Chinese and East Asian
Under head chef Jordan Sclare, Aqua Kyoto offers the very latest in contemporary Japanese cuisine, presenting styles of sashimi and sushi hitherto unseen in the capital. These are spearheaded by the tataki sushi platter, delicately wrapped in paper-thin cucumber and topped with finely-chopped crab miso, foie gras, spicy tuna, scallop and avocado and fatty tuna. Also on the menu are dishes prepared on a traditional sumibiyaki (charcoal) grill and an equally innovative selection of dishes from the restaurant kitchen - whole grilled lobster with seared foie gras and creamy wasabi, and twice-cooked crispy pork belly with langoustines and yuzu pepper among them. Rounding off this fine-dining experience are desserts such as Aqua Kyoto's signature green tea tiramisu that once again puts an interesting twist on a classic dish. All produce is specially selected for its quality and freshness and comes from sustainable sources.

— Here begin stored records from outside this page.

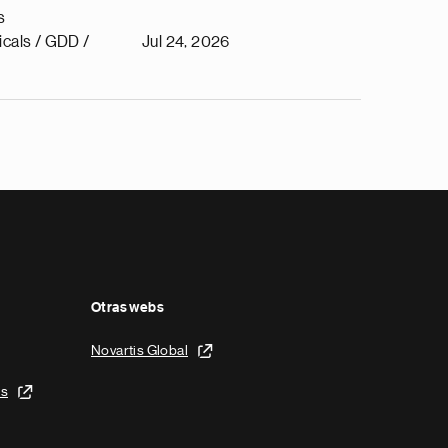
s
cals / GDD /
Jul 24, 2026
Otras webs
Novartis Global
is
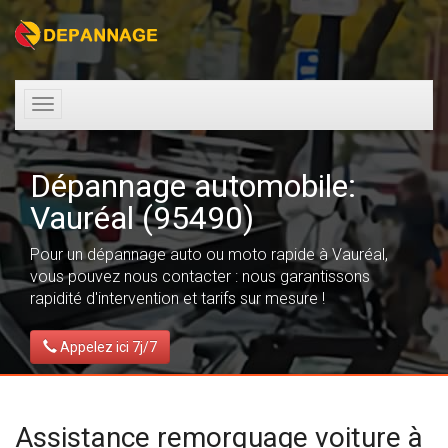
Toggle
navigation
Dépannage automobile:
Vauréal (95490)
Pour un dépannage auto ou moto rapide à Vauréal,
vous pouvez nous contacter : nous garantissons
rapidité d'intervention et tarifs sur mesure !
Appelez ici 7j/7
Assistance remorquage voiture à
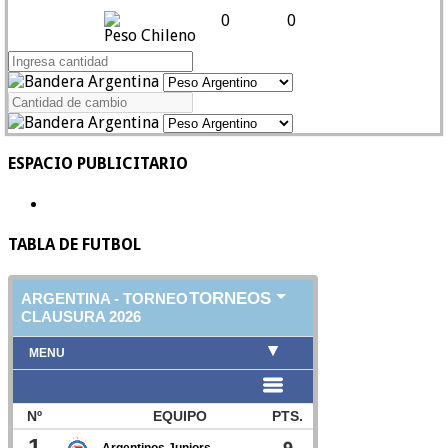
0
0
Peso Chileno
ESPACIO PUBLICITARIO
TABLA DE FUTBOL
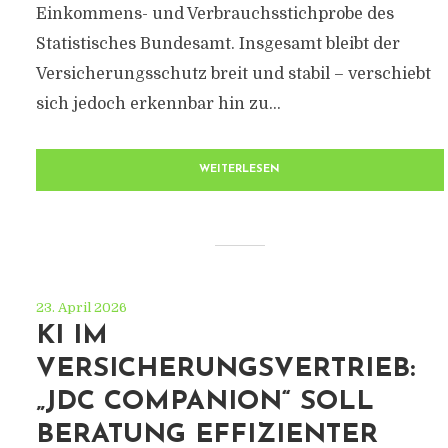
Einkommens- und Verbrauchsstichprobe des
Statistisches Bundesamt. Insgesamt bleibt der
Versicherungsschutz breit und stabil – verschiebt
sich jedoch erkennbar hin zu...
WEITERLESEN
23. April 2026
KI IM
VERSICHERUNGSVERTRIEB:
„JDC COMPANION“ SOLL
BERATUNG EFFIZIENTER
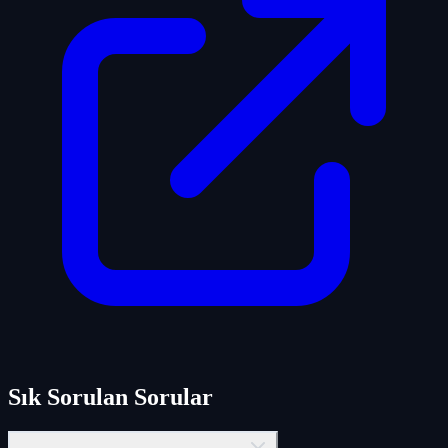
Sık Sorulan Sorular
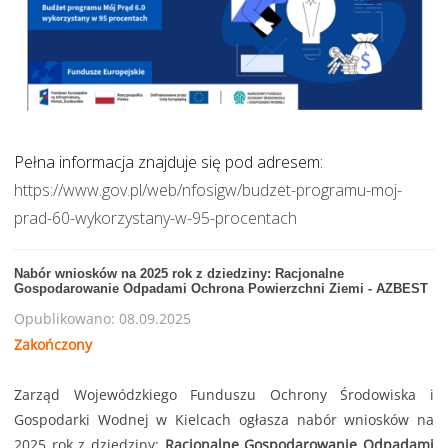
Pełna informacja znajduje się pod adresem:
https://www.gov.pl/web/nfosigw/budzet-programu-moj-
prad-60-wykorzystany-w-95-procentach
Nabór wniosków na 2025 rok z dziedziny: Racjonalne
Gospodarowanie Odpadami Ochrona Powierzchni Ziemi - AZBEST
Opublikowano: 08.09.2025
Zakończony
Zarząd Wojewódzkiego Funduszu Ochrony Środowiska i
Gospodarki Wodnej w Kielcach ogłasza nabór wniosków na
2025 rok z dziedziny:
Racjonalne Gospodarowanie Odpadami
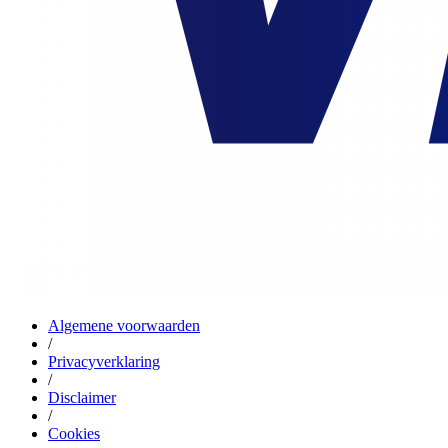
Algemene voorwaarden
/
Privacyverklaring
/
Disclaimer
/
Cookies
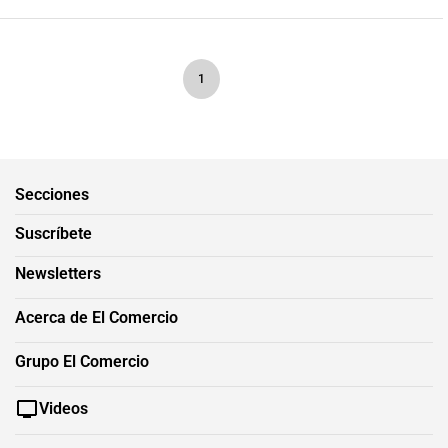
1
Secciones
Suscríbete
Newsletters
Acerca de El Comercio
Grupo El Comercio
Videos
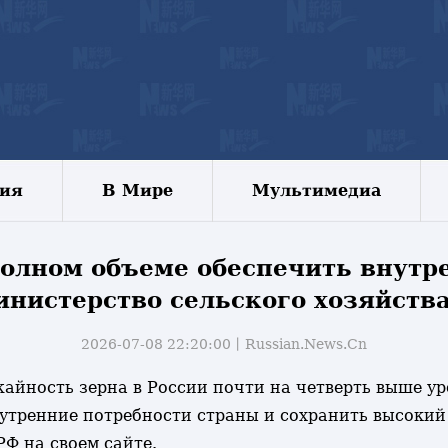
зия
В Мире
Мультимедиа
полном объеме обеспечить внутре
инистерство сельского хозяйств
2026-07-08 22:20:00丨
Russian.News.Cn
ожайность зерна в России почти на четверть выше 
нутренние потребности страны и сохранить высокий
РФ на своем сайте.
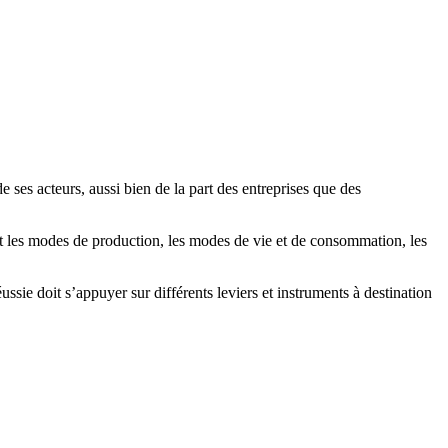
ses acteurs, aussi bien de la part des entreprises que des
t les modes de production, les modes de vie et de consommation, les
sie doit s’appuyer sur différents leviers et instruments à destination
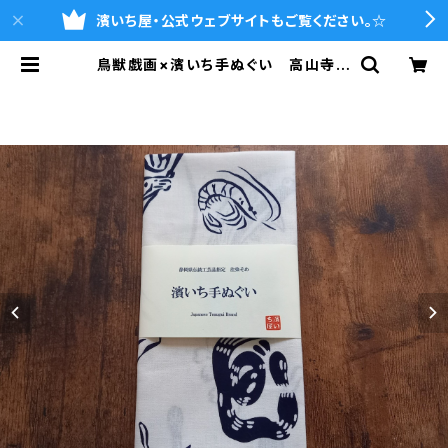
濱いち屋・公式ウェブサイトもご覧ください。☆
鳥獣戯画×濱いち手ぬぐい 高山寺公
認 注染 国宝 兎 蛙 鰻 桜海
老 伝統染色技法 特岡 綿100％
浴衣生地 本染め 日本てぬぐ
い 魚河岸 和柄 ウサギ カエ
ル オオグソクムシ | 魚河岸シャツの
濱いち屋・通販サイト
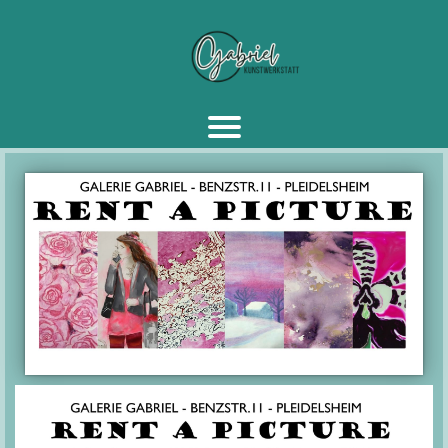
I
r
l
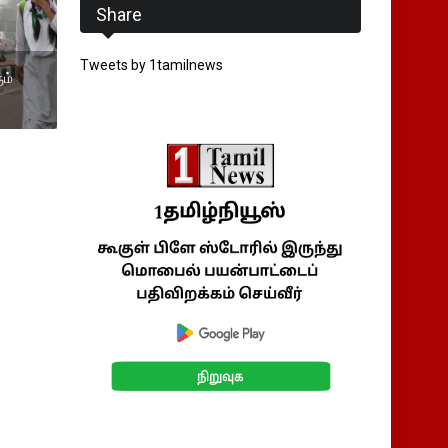
Share
Tweets by 1tamilnews
ும்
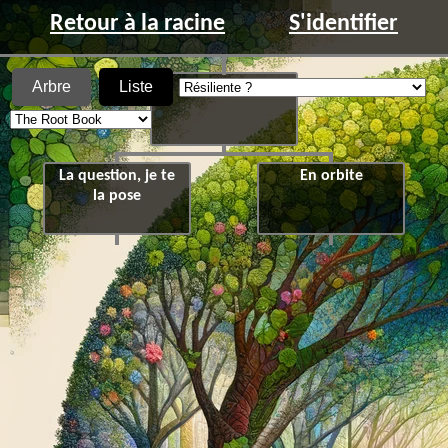
Retour à la racine
S'identifier
Arbre
Liste
Résiliente ?
La question, je te
En orbite
la pose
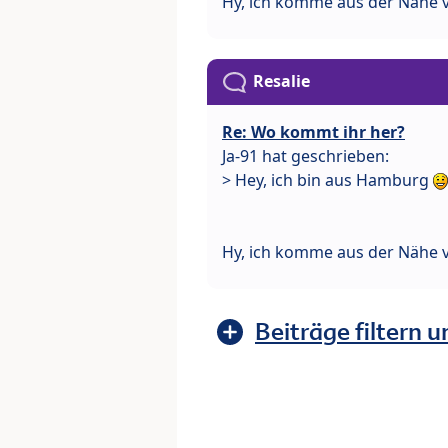
Hy, ich komme aus der Nähe 
Resalie
Re: Wo kommt ihr her?
Ja-91 hat geschrieben:
> Hey, ich bin aus Hamburg
Hy, ich komme aus der Nähe 
Beiträge filtern u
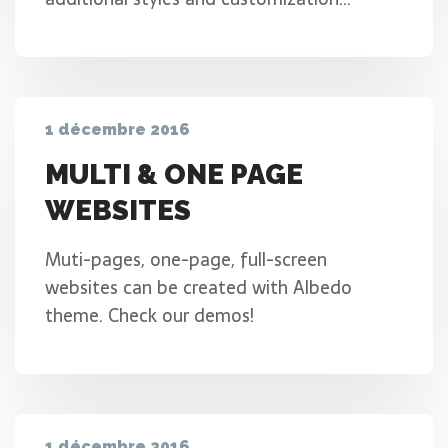
1 décembre 2016
MULTI & ONE PAGE
WEBSITES
Muti-pages, one-page, full-screen
websites can be created with Albedo
theme. Check our demos!
1 décembre 2016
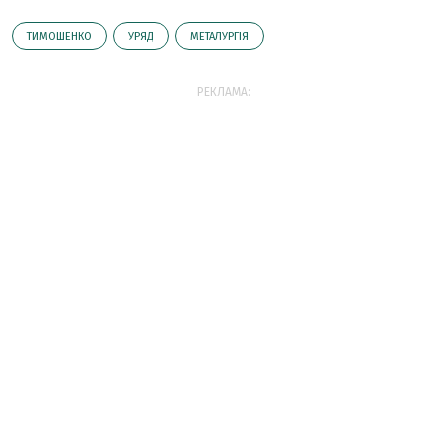
ТИМОШЕНКО
УРЯД
МЕТАЛУРГІЯ
РЕКЛАМА:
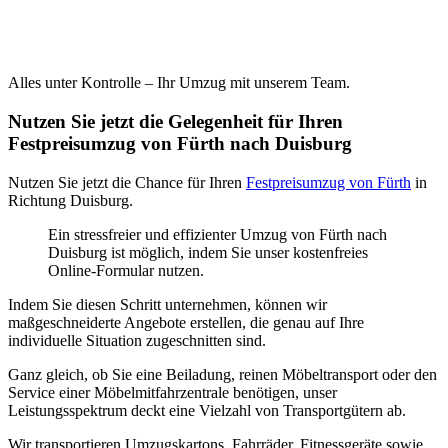
Alles unter Kontrolle – Ihr Umzug mit unserem Team.
Nutzen Sie jetzt die Gelegenheit für Ihren
Festpreisumzug von Fürth nach Duisburg
Nutzen Sie jetzt die Chance für Ihren
Festpreisumzug von Fürth
in
Richtung Duisburg.
Ein stressfreier und effizienter Umzug von Fürth nach
Duisburg ist möglich, indem Sie unser kostenfreies
Online-Formular nutzen.
Indem Sie diesen Schritt unternehmen, können wir
maßgeschneiderte Angebote erstellen, die genau auf Ihre
individuelle Situation zugeschnitten sind.
Ganz gleich, ob Sie eine Beiladung, reinen Möbeltransport oder den
Service einer Möbelmitfahrzentrale benötigen, unser
Leistungsspektrum deckt eine Vielzahl von Transportgütern ab.
Wir transportieren Umzugskartons, Fahrräder, Fitnessgeräte sowie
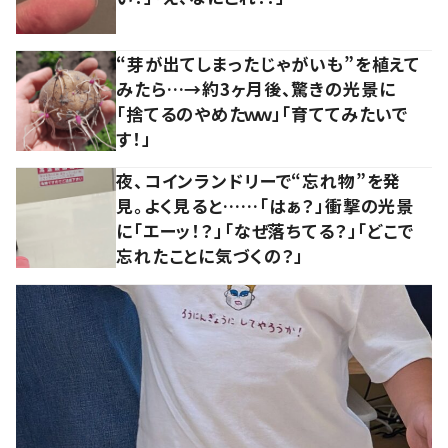
“芽が出てしまったじゃがいも”を植えて
みたら…→約3ヶ月後、驚きの光景に
「捨てるのやめたｗｗ」「育ててみたいで
す！」
夜、コインランドリーで“忘れ物”を発
見。よく見ると……「はぁ？」衝撃の光景
に「エーッ！？」「なぜ落ちてる？」「どこで
忘れたことに気づくの？」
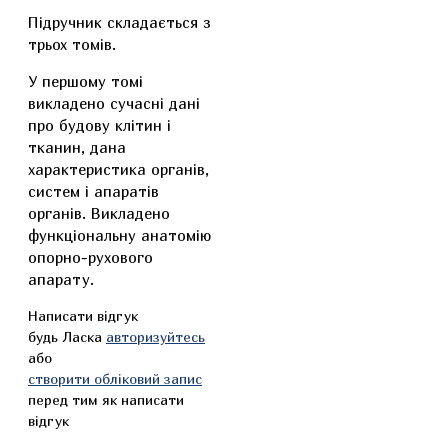
Підручник складається з
трьох томів.
У першому томі
викладено сучасні дані
про будову клітин і
тканин, дана
характеристика органів,
систем і апаратів
органів. Викладено
функціональну анатомію
опорно-рухового
апарату.
Написати відгук
будь Ласка
авторизуйтесь
або
створити обліковий запис
перед тим як написати
відгук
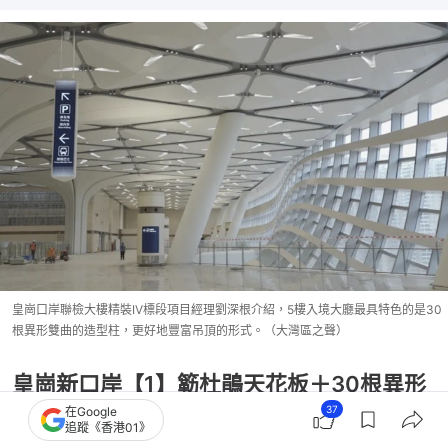
皇崗口岸聯檢大樓精裝IV標段項目經理劉深根介紹，5樓入境大廳最具特色的是30
根異形雙曲的造型柱，更好地豐富吊頂的形式。（大灣區之聲）
皇崗新口岸【1】簕杜鵑天花板＋30根異形
37
在Google
雙曲造型柱
追蹤《香港01》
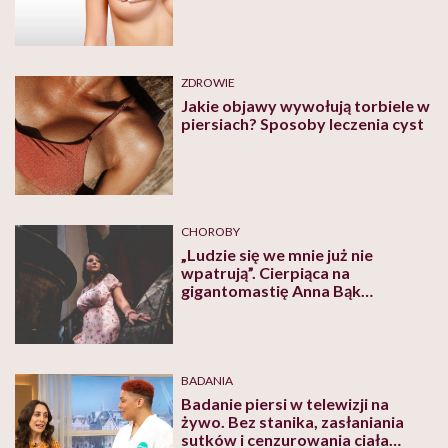
ZDROWIE
Jakie objawy wywołują torbiele w
piersiach? Sposoby leczenia cyst
CHOROBY
„Ludzie się we mnie już nie
wpatrują”. Cierpiąca na
gigantomastię Anna Bąk
opowiada o operacji zmniejszenia
piersi, za którą zapłacił jej NFZ
BADANIA
Badanie piersi w telewizji na
żywo. Bez stanika, zasłaniania
sutków i cenzurowania ciała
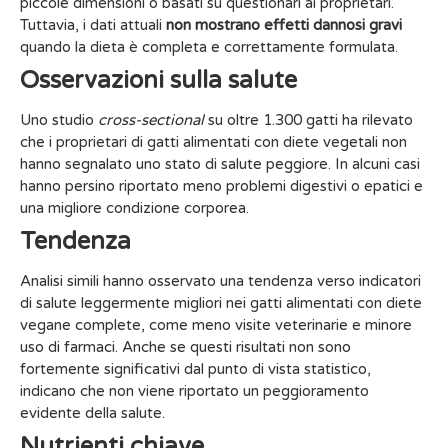
piccole dimensioni o basati su questionari ai proprietari.
Tuttavia, i dati attuali
non mostrano effetti dannosi gravi
quando la dieta è completa e correttamente formulata.
Osservazioni sulla salute
Uno studio
cross-sectional
su oltre 1.300 gatti ha rilevato
che i proprietari di gatti alimentati con diete vegetali non
hanno segnalato uno stato di salute peggiore. In alcuni casi
hanno persino riportato meno problemi digestivi o epatici e
una migliore condizione corporea.
Tendenza
Analisi simili hanno osservato una tendenza verso indicatori
di salute leggermente migliori nei gatti alimentati con diete
vegane complete, come meno visite veterinarie e minore
uso di farmaci. Anche se questi risultati non sono
fortemente significativi dal punto di vista statistico,
indicano che non viene riportato un peggioramento
evidente della salute.
Nutrienti chiave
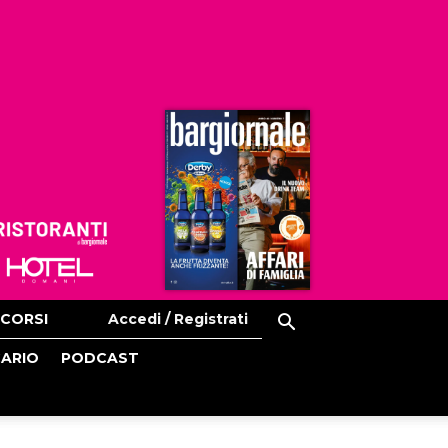
Ristoranti
Hoteldomani
CORSI
Accedi / Registrati
CARIO
PODCAST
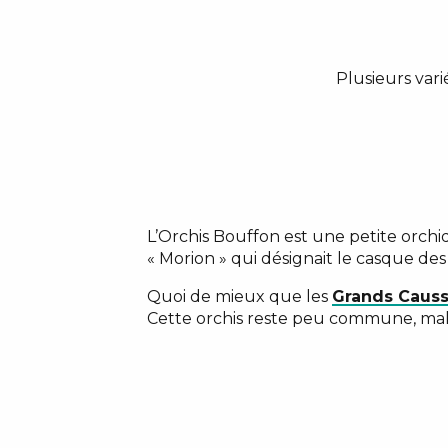
Plusieurs vari
L’Orchis Bouffon est une petite orchi
« Morion » qui désignait le casque des
Quoi de mieux que les
Grands Caus
Cette orchis reste peu commune, ma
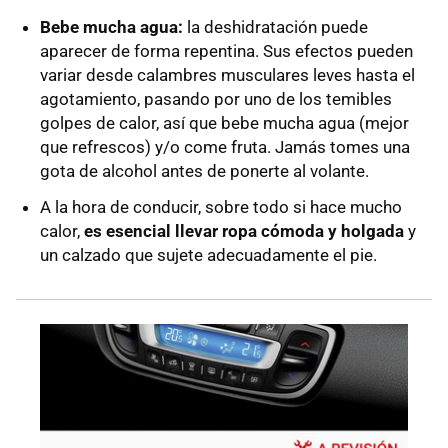
Bebe mucha agua:
la deshidratación puede
aparecer de forma repentina. Sus efectos pueden
variar desde calambres musculares leves hasta el
agotamiento, pasando por uno de los temibles
golpes de calor, así que bebe mucha agua (mejor
que refrescos) y/o come fruta. Jamás tomes una
gota de alcohol antes de ponerte al volante.
A la hora de conducir, sobre todo si hace mucho
calor,
es esencial llevar ropa cómoda y holgada
y
un calzado que sujete adecuadamente el pie.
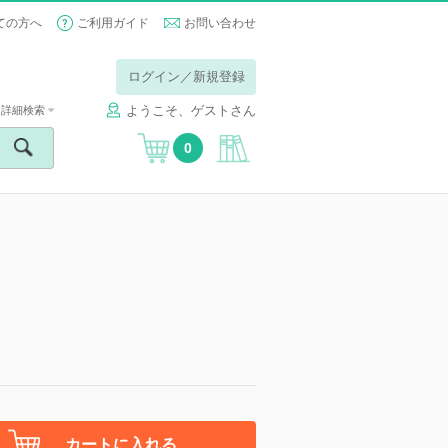
ての方へ
ご利用ガイド
お問い合わせ
ログイン／新規登録
ようこそ、ゲストさん
詳細検索
0
カートに入れる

The restaurant also boasts a 140-bin international wine list complete with a fine selection of sake specifically chosen for the restaurant. Complementing this cuisine is Aqua Kyoto's stunning interior design. The focal point is a dramatic sunken sushi bar with breathtaking terrace views visible beyond. The decor is a mix of the contemporary and the traditional, with charcoal - with its Zen symbolism of purification and tranquillity - as a central theme. Charcoal flowers hang from the ceiling, echoing the charcoal-grilled dishes prepared on the sumibiyaki grill, whilst fine Japanese mesh panels painted with traditional Sumi-e designs are another focal point.
The impressive Aqua Kyoto has a seating capacity for 112 diners and features a glass-walled private dining room which can accommodate up to ten guests.